Hell Linus, Al and everyone,
First off, sorry for this pull request being late in the merge window. Al
had raised a couple of concerns about 2 items in the series below. I
addressed the first issue (the race introduced by Gu's use of mm_populate()),
but he has not provided any further details on how he wants to rework the
anon_inode.c changes (which were sent out months ago but have yet to be
commented on). The bulk of the changes have been sitting in the -next tree
for a few months, with all the issues raised being addressed. Please
consider this pull. Thanks,
-ben
The following changes since commit 47188d39b5deeebf41f87a02af1b3935866364cf:
Merge tag 'ext4_for_linus' of git://git.kernel.org/pub/scm/linux/kernel/git/tytso/ext4 (2013-07-14 21:47:51 -0700)
are available in the git repository at:
git://git.kvack.org/~bcrl/aio-next.git master
for you to fetch changes up to d9b2c8714aef102dea95544a8cd9372b21af463f:
aio: rcu_read_lock protection for new rcu_dereference calls (2013-09-09 12:29:35 -0400)
----------------------------------------------------------------
Artem Savkov (1):
aio: rcu_read_lock protection for new rcu_dereference calls
Benjamin LaHaise (9):
aio: fix build when migration is disabled
aio: double aio_max_nr in calculations
aio: convert the ioctx list to table lookup v3
aio: be defensive to ensure request batching is non-zero instead of BUG_ON()
aio: fix error handling and rcu usage in "convert the ioctx list to table lookup v3"
aio: table lookup: verify ctx pointer
aio: remove unnecessary debugging from aio_free_ring()
aio: fix rcu sparse warnings introduced by ioctx table lookup patch
aio: fix race in ring buffer page lookup introduced by page migration support
Gu Zheng (2):
fs/anon_inode: Introduce a new lib function anon_inode_getfile_private()

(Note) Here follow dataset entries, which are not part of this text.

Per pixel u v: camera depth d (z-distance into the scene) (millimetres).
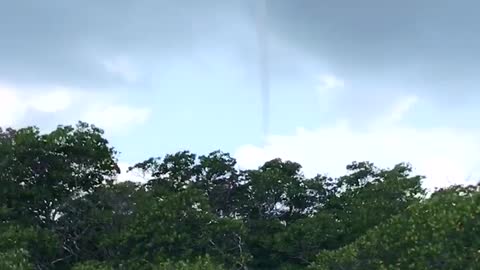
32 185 26094
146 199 26844
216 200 29594
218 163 29625
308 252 26656
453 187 24672
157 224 23922
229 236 24719
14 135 27516
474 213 18531
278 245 26750
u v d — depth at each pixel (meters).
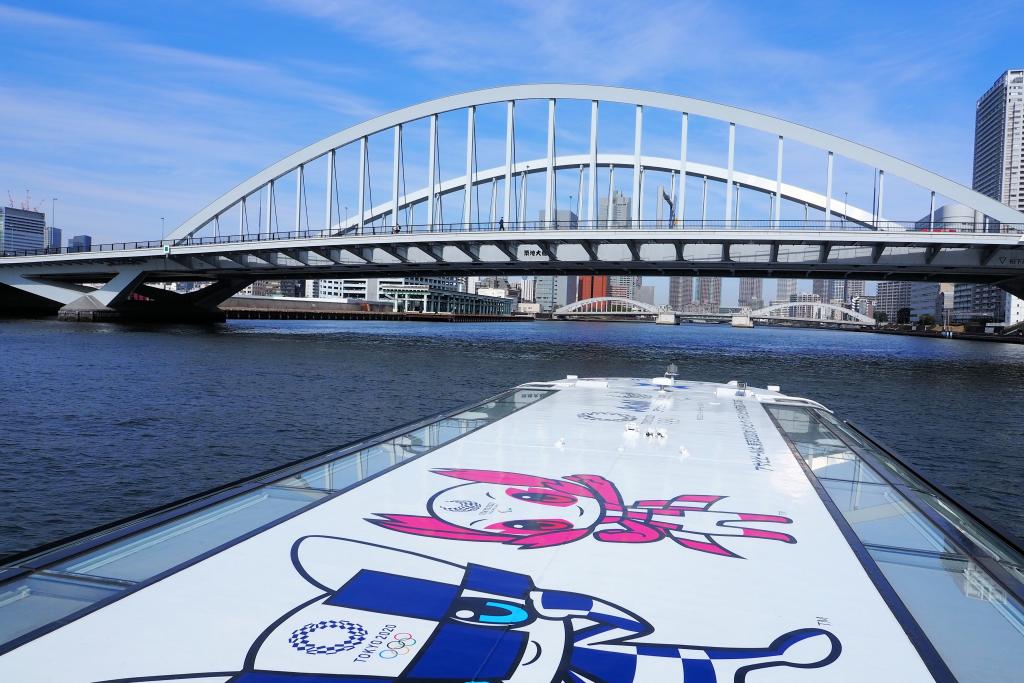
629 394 14.14
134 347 58.69
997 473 20.28
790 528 5.40
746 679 3.16
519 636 3.52
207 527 5.09
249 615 3.68
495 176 93.81
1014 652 3.53
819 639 3.57
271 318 183.88
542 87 74.88
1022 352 104.94
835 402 36.34
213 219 88.31
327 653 3.31
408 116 80.75
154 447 20.66
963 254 53.50
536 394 14.02
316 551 4.65
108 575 4.17
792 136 64.25
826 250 54.91
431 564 4.47
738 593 4.14
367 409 28.94
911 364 68.44
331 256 73.44
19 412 26.22
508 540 4.98
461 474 6.92
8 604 3.77
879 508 5.98
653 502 6.09
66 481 16.73
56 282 101.50
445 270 75.69
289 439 22.25
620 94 71.88
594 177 73.06
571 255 62.78
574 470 7.23
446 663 3.21
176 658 3.24
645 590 4.15
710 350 89.75
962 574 4.49
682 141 69.25
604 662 3.26
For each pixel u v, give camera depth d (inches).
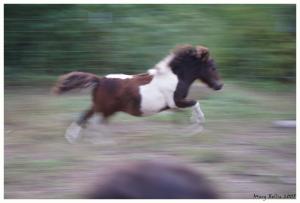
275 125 319.6
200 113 293.4
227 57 447.2
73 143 287.0
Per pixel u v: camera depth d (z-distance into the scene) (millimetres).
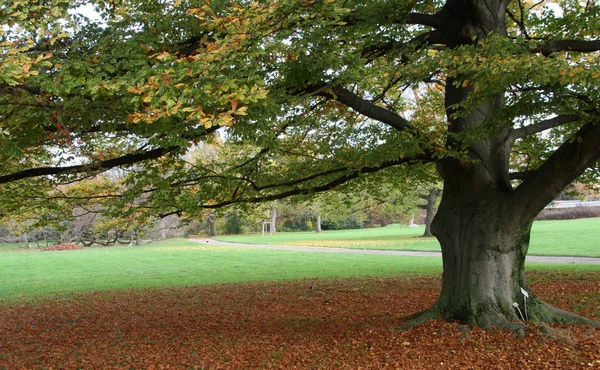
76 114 5824
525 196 6648
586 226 36688
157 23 6922
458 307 7047
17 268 23719
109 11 7043
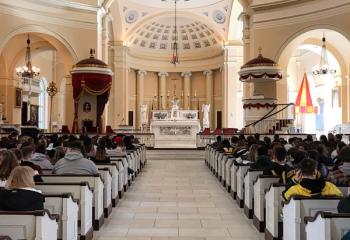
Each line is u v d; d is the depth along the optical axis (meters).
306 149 7.10
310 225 3.74
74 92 15.54
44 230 3.59
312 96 25.20
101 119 16.78
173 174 12.48
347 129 17.17
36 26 15.93
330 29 15.95
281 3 16.98
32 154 6.55
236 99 26.16
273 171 5.99
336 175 5.46
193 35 28.78
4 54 18.48
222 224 6.46
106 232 5.96
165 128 21.17
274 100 15.96
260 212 5.93
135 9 24.92
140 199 8.53
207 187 10.11
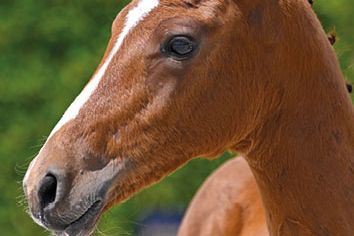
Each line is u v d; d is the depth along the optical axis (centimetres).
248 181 758
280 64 541
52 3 1098
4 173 1049
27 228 1044
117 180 523
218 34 525
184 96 524
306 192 552
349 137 557
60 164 512
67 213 514
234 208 745
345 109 557
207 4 525
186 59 522
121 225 1001
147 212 1066
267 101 545
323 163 550
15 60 1087
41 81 1070
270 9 536
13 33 1088
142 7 526
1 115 1070
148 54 520
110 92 521
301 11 546
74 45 1084
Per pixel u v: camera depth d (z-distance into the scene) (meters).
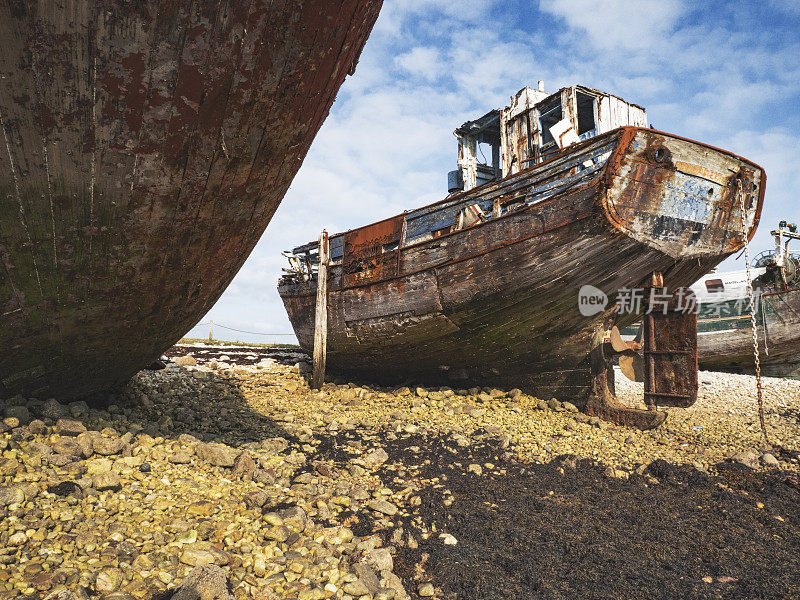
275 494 4.94
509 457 7.37
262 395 11.23
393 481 6.19
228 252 5.62
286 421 8.71
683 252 8.52
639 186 7.86
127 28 3.33
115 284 5.00
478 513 5.40
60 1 3.08
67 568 2.98
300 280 14.48
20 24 3.10
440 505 5.55
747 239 9.16
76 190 4.07
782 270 15.23
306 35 3.84
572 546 4.76
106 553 3.22
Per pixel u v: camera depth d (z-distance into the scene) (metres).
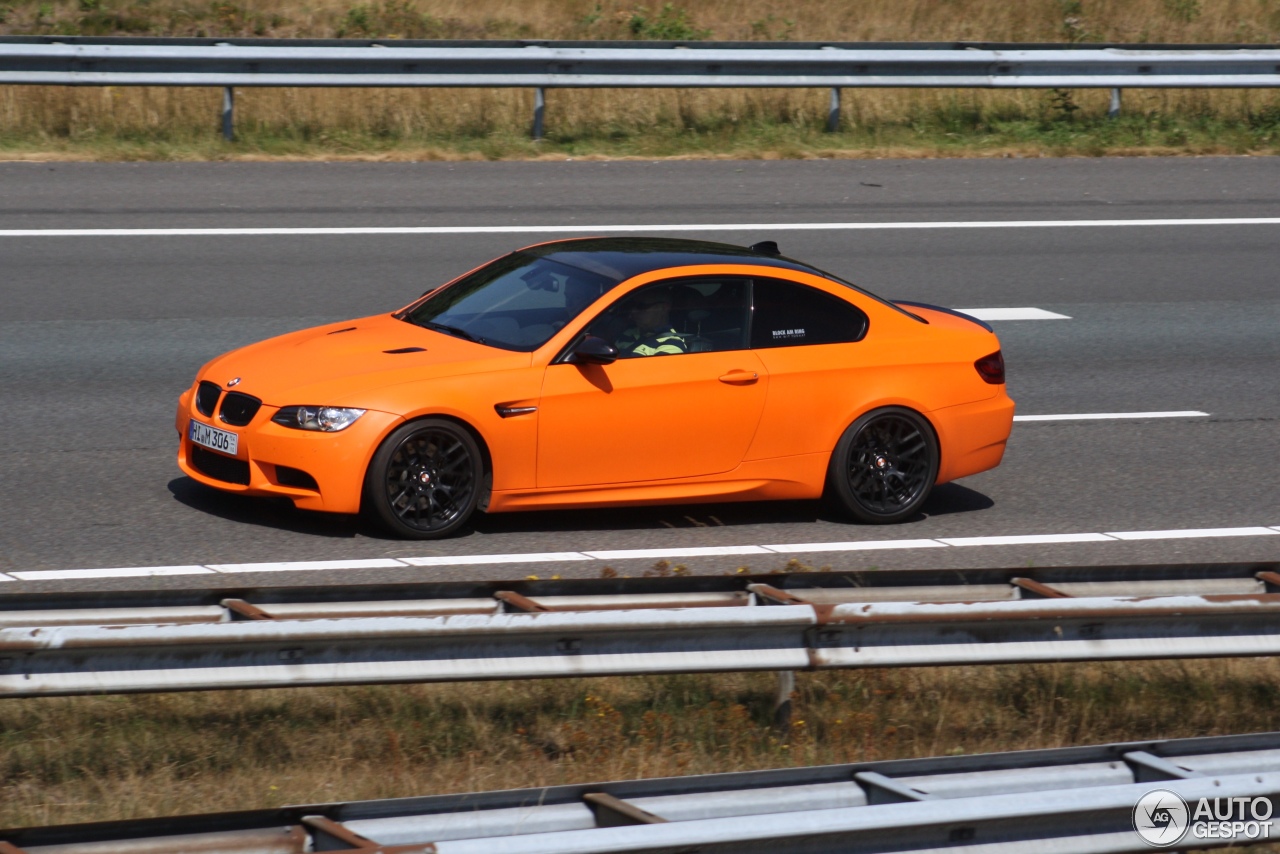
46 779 15.10
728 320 24.53
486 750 16.30
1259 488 28.70
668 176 52.81
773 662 16.08
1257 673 19.80
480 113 56.09
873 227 48.12
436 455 22.88
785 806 14.23
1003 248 46.91
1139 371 36.41
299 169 51.09
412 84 52.50
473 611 16.97
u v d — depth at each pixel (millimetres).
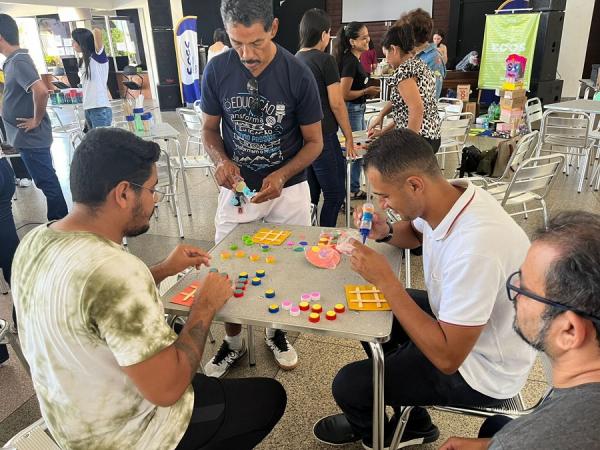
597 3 8117
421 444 1614
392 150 1131
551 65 6516
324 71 2773
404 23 2654
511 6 6875
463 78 7496
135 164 923
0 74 4129
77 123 5438
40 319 850
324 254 1483
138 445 956
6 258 2596
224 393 1226
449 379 1226
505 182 3281
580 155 4148
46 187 3381
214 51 5848
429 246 1277
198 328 1076
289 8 9156
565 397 587
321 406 1819
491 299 1061
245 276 1378
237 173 1814
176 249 1361
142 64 9789
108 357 870
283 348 2057
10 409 1879
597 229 609
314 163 2973
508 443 585
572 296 575
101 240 877
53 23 9008
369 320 1162
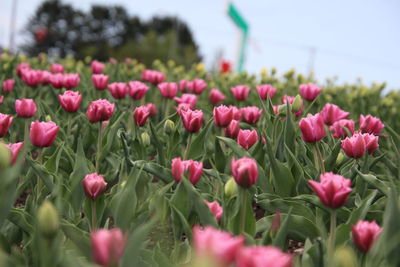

fs/aio: Add support to aio ring pages migration
Kent Overstreet (9):
aio: reqs_active -> reqs_available
aio: percpu reqs_available
aio: percpu ioctx refcount
aio: io_cancel() no longer returns the io_event
aio: Don't use ctx->tail unnecessarily
aio: Kill aio_rw_vect_retry()
aio: Kill unneeded kiocb members
aio: Kill ki_users
aio: Kill ki_dtor
Peng Tao (1):
staging/lustre: kiocb->ki_left is removed
drivers/staging/android/logger.c | 2 +-
drivers/staging/lustre/lustre/llite/file.c | 4 +-
drivers/usb/gadget/inode.c | 9 +-
fs/aio.c | 726 ++++++++++++++++++-----------
fs/anon_inodes.c | 66 +++
fs/block_dev.c | 2 +-
fs/nfs/direct.c | 1 -
fs/ocfs2/file.c | 6 +-
fs/read_write.c | 3 -
fs/udf/file.c | 2 +-
include/linux/aio.h | 21 +-
include/linux/anon_inodes.h | 3 +
include/linux/migrate.h | 3 +
include/linux/mm_types.h | 5 +-
kernel/fork.c | 2 +-
mm/migrate.c | 2 +-
mm/page_io.c | 1 -
net/socket.c | 15 +-
18 files changed, 561 insertions(+), 312 deletions(-)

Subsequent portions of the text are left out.